# [CHALLENGES]
- 1) According to the regular expressions text, what does the csplit command do?
- 2) Can you resume the regular expressions text, starting after its last sentence?

# [DOCUMENT SECTION]

____________________

Patterns for Text: Regular Expressions

Last modified: Aug 24, 2023
Contents:

If wildcards provide a way to write patterns for file and directory paths, can we also write patterns for text strings? Yes, but this is not built into the shell for use by every command, the way that wildcards are.

Instead, most Unix programs and commands that do some kind of searching or matching for text will share a common notation for patterns of text to be matched. This notation is called regular expressions.

1 Searching for Text

For example, almost every text editor in any operating system will allow you to search a file for a given string. But most Unix text editors (including emacs and vim) will allow you to search for any string matching a regular expression “pattern”. sed, a useful utility for doing simple changes to text files, is most often invoked to use its “substitute” command, which replaces any text matching a regular expression by some desired replacement text. The csplit command splits a single file into multiple pieces, where the point of division is most often indicated via a regular expression. Perl and awk, available on most Unix systems but not covered in this course, are scripting (programming) languages with a heavy emphasis on text manipulation, which is accomplished largely through matching on regular expressions.

1.1 Searching Lines with grep

In an earlier example, we saw that the program grep can be used to list all lines of a file that match a given string. For example,

grep 'def' /usr/include/math.h

would list all lines in the indicated file that contain the string “def”.

The first parameter (‘def’) is actually an example of a regular expression, a special notation for writing patterns for searching and matching text.

____________________

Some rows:
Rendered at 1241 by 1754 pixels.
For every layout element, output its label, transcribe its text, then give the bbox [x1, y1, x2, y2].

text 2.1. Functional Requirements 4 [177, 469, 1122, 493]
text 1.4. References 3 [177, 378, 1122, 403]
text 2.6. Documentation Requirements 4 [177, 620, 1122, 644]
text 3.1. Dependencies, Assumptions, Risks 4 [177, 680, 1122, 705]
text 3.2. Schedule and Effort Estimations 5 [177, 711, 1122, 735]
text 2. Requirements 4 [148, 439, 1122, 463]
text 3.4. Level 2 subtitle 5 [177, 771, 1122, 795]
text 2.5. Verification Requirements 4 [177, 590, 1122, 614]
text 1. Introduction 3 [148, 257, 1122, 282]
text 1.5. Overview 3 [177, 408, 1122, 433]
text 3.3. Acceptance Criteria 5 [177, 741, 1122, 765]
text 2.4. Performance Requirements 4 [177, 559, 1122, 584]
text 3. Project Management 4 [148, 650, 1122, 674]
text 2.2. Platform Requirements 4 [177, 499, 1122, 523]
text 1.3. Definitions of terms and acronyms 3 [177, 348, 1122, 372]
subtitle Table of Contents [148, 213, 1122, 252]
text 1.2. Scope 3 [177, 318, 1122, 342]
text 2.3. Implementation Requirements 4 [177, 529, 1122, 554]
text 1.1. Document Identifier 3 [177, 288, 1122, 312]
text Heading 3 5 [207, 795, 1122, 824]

____________________

# [OUTPUTS FOR THE TASKS]
- 1) It splits a single file into multiple pieces, with the point of division most often indicated by a regular expression.

- 2)
As we will see shortly, the notation for these patterns is such that a pattern that matches exactly one string (e.g., “def”) is written as that same string — “def” is both the pattern and the string that it matches.

But regular expressions are much more powerful than that. We can write a regular expression pattern to match a wide range of related strings.

First, though, let’s look at another command that makes heavy use of regular expressions.

1.2 Rewriting lines with sed

Many other commands besides grep will use regular expressions. sed, for example, allows you to enter a variety of editing commands that will be applied to every line of a file. A common use of sed is to scan each line of the file for a pattern and to replace that pattern, wherever it occurs, by some string. The sed command to do this is

sed s/pattern/replacement/g filename

where filename is the file whose contents we want to scan and replace, pattern is a regular expression describing the text to search for in each line, and replacement is the text by which we wish to replace any thing that matches the pattern. (The ‘/’ characters are simply necessary to indicate the beginning and end of the pattern and replacement strings. They can be replaced by any character that does not appear in either the pattern or replacement strings.)

Example 1: Try This: Substitutions with sed
cd ~/playing
cp ~cs252/Assignments/ftpAsst/alas.txt .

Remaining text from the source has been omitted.